# 1/35 Danger! UXB Diorama



## Owen E Oulton (Jan 6, 2012)

Well, for the past couple of weeks I've been working on a small 20 cm x 16.5cm diorama based on the 1979 British ITV show Danger UXB, following the exploits of a Royal Engineers bomb disposal unit around London during the Blitz. I started out with a block of 50mm pink XPS insulation foam, cut out the excavation for the bomb disposal procedure, clad the sides with .080 styrene and covered the surface with a thin layer of Celluclay. I added the planking on the excavation with coffee stir sticks and built up the spoils heap from the excavation with a block of pink XPS cut and sanded to shape. I added sidewalks made from Readi-Board foamcore with the paper removed (Readi-Bord, available in Canada at Dollar Tree stores has a weak glue making stripping the paper off very easy). I used half an Italeri Park Gate (#412) kit and a section of wrought iron fence from Mini-Art's Bricks Pavement (#36048). The 250kg German bomb was made from a plastic model of a 9mm Parabellum bullet from an old LS 1/1 scale Mauser C96 Broomhandle pistol, a length of 10mm styrene tube and some .010 sheet styrene with a little Aves and lift rings from an Academy M3A1. It matches period photos exactly. For the tripod the Royal Engineers used to extract the bomb, I cannibalised an engine hoist from Italeri's 1/35 Field Tool Shop (#419) and used some white cord for the rope. Various plastic crates from my spares bin and tools from the Tool Shop kit round out the scene. I used variety of figures from various Tamiya kits for the Royal Engineers crew. I've mostly completed the scenic base and am ready to paint the figures. When I get it done, I'll post a bunch of pics, as I have a new camera.


----------



## Owen E Oulton (Jan 6, 2012)

Well it's at times like these you know who your friends are. Yesterday I sent my buddy Cal an eMail asking if he could pick up some supplies for me; i.e. a bottle each of MBS solvent cement and Insta-Set as well as a sheet of railroad grass mat. I expected to have to wait until the weekend or next, but this morning I got an reply saying if I could message the store and have the stuff waiting he'd do it today on the way hove from work. Just got the stuff and it's full steam ahead.

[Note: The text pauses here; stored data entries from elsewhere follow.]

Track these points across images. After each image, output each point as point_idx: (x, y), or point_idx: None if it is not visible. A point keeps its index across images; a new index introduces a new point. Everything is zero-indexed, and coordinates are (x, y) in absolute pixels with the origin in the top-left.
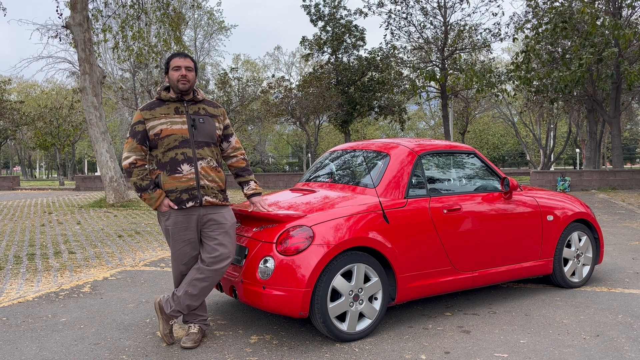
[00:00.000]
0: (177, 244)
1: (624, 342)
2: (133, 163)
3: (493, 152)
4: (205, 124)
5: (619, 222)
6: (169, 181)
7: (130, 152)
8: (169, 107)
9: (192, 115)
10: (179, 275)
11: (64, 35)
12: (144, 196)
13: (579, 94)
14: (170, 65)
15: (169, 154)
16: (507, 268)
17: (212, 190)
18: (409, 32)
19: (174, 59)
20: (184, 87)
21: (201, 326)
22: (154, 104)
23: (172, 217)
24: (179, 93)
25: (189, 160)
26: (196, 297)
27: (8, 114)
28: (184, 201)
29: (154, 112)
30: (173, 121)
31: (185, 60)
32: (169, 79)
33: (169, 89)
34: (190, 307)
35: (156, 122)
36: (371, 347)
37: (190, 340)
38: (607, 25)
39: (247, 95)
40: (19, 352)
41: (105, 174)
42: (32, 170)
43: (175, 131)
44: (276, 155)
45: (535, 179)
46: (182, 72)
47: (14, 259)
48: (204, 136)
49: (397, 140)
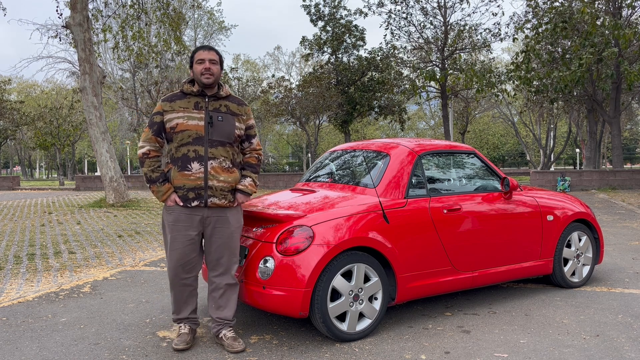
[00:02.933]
0: (176, 243)
1: (624, 342)
2: (146, 153)
3: (493, 152)
4: (224, 122)
5: (619, 222)
6: (178, 177)
7: (145, 142)
8: (190, 101)
9: (212, 112)
10: (176, 279)
11: (64, 35)
12: (152, 188)
13: (579, 94)
14: (194, 59)
15: (182, 149)
16: (507, 268)
17: (222, 192)
18: (409, 32)
19: (198, 51)
20: (207, 81)
21: (191, 326)
22: (176, 95)
23: (175, 214)
24: (202, 87)
25: (199, 158)
26: (232, 306)
27: (8, 114)
28: (190, 200)
29: (174, 105)
30: (190, 116)
31: (210, 53)
32: (194, 73)
33: (194, 82)
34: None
35: (174, 115)
36: (371, 347)
37: (182, 342)
38: (607, 25)
39: (247, 95)
40: (19, 352)
41: (105, 174)
42: (32, 170)
43: (190, 127)
44: (276, 155)
45: (535, 179)
46: (206, 65)
47: (14, 259)
48: (220, 135)
49: (397, 140)
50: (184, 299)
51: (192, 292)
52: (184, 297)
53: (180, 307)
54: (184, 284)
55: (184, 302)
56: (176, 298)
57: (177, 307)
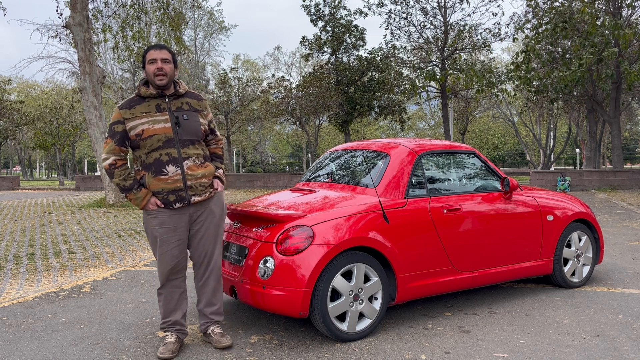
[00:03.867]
0: (165, 246)
1: (624, 342)
2: (112, 164)
3: (493, 152)
4: (190, 120)
5: (619, 222)
6: (155, 183)
7: (109, 154)
8: (150, 104)
9: (175, 112)
10: (168, 281)
11: (64, 35)
12: (129, 196)
13: (579, 94)
14: (146, 59)
15: (153, 154)
16: (507, 268)
17: (202, 187)
18: (409, 32)
19: (149, 51)
20: (161, 82)
21: (179, 335)
22: (133, 101)
23: (160, 217)
24: (158, 89)
25: (174, 161)
26: (220, 303)
27: (8, 114)
28: (172, 202)
29: (134, 111)
30: (155, 120)
31: (161, 51)
32: (146, 74)
33: (148, 84)
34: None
35: (137, 122)
36: (371, 347)
37: (167, 350)
38: (607, 25)
39: (247, 95)
40: (19, 352)
41: (105, 174)
42: (32, 170)
43: (158, 131)
44: (276, 155)
45: (535, 179)
46: (158, 65)
47: (14, 259)
48: (189, 134)
49: (397, 140)
50: (175, 301)
51: (183, 295)
52: (175, 300)
53: (170, 310)
54: (174, 286)
55: (175, 304)
56: (166, 301)
57: (167, 311)
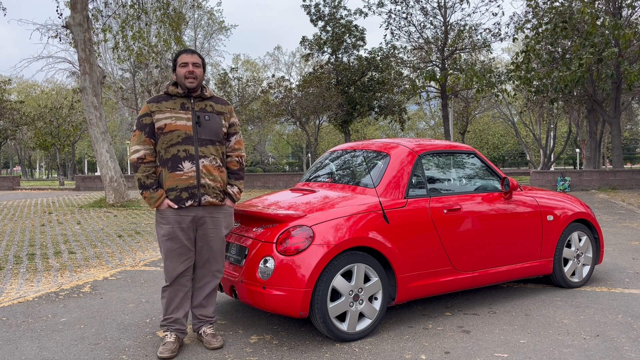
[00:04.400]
0: (174, 243)
1: (624, 342)
2: (142, 158)
3: (493, 152)
4: (211, 121)
5: (619, 222)
6: (170, 179)
7: (139, 146)
8: (176, 102)
9: (198, 112)
10: (175, 280)
11: (64, 35)
12: (144, 194)
13: (579, 94)
14: (177, 62)
15: (171, 150)
16: (507, 268)
17: (214, 190)
18: (409, 32)
19: (181, 55)
20: (191, 85)
21: (178, 335)
22: (161, 97)
23: (170, 217)
24: (186, 90)
25: (190, 157)
26: (214, 304)
27: (8, 114)
28: (184, 200)
29: (160, 106)
30: (178, 116)
31: (193, 56)
32: (177, 76)
33: (177, 85)
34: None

The railroad grass was part of a minor revision of the design. The Celluclay didn't look just right, so I decided to make it look more park-like. I stripped off the Celluclay and cleaned the underlying pink foam before laying down a fresh layer of Readi-Board foamcore preparatory to placing the railroad grass mat. This will give the appearance of well-tended a park lawn in the early days of the bombing. I'm also adding a wrought-iron park bench from the Mini-Art kit. I was looking through a King & Country catalogue for ideas as they have a 1/35 scale Danger! UXB line of figures and a picture of one showed a Bobby holding a Danger! UXB warning sign. It was just the right size and in full colour - a head-on shot - so I very carefully trimmed it out with a #11 blade and a straight-edge. The image still showed the fingers of the figure holding it, but with the #11 I carefully scraped the gloss coating off the paper and the dots of the ink came with it, leaving a perfect sign to put on the pillar of the gateway.


----------



## Milton Fox Racing (May 27, 2014)

Yea Cal! 🤙


----------



## Owen E Oulton (Jan 6, 2012)

Well, the Bronco War Correspondents set I ordered came in and I've decided to replace the field telephone operator I'd planned on using for this dio with one of the photographers from that set. I also added a bunch of sods from where they dug the excavation by using small rectangles of the grass mat glued to brown felt. Looks good, just like the landscapers used on the lawn next door in summer 2019. I lined the fence with some Woodland Scenics clump foliage to represent a hedge.


----------



## Owen E Oulton (Jan 6, 2012)

Well, I've decided which photographer figure to use: Figure E - Sgt Gordon D. Petty, Canadian Forces Photographic Unit, Hoogerheide, 1944 with the helmet replaced by a beret. Note that the kit reproduces the Bell and Howell Eyemo ‘cine’ camera beautifully, but the helmet supplied is the MkI/II "Brodie"-style helmet instead of the MkIII in the photo, and the figure wears a plain battle dress tunic without the rain jacket. Just what the doctor ordered!








Library and Archives Canada photo (left) - Bronco box art (right)


----------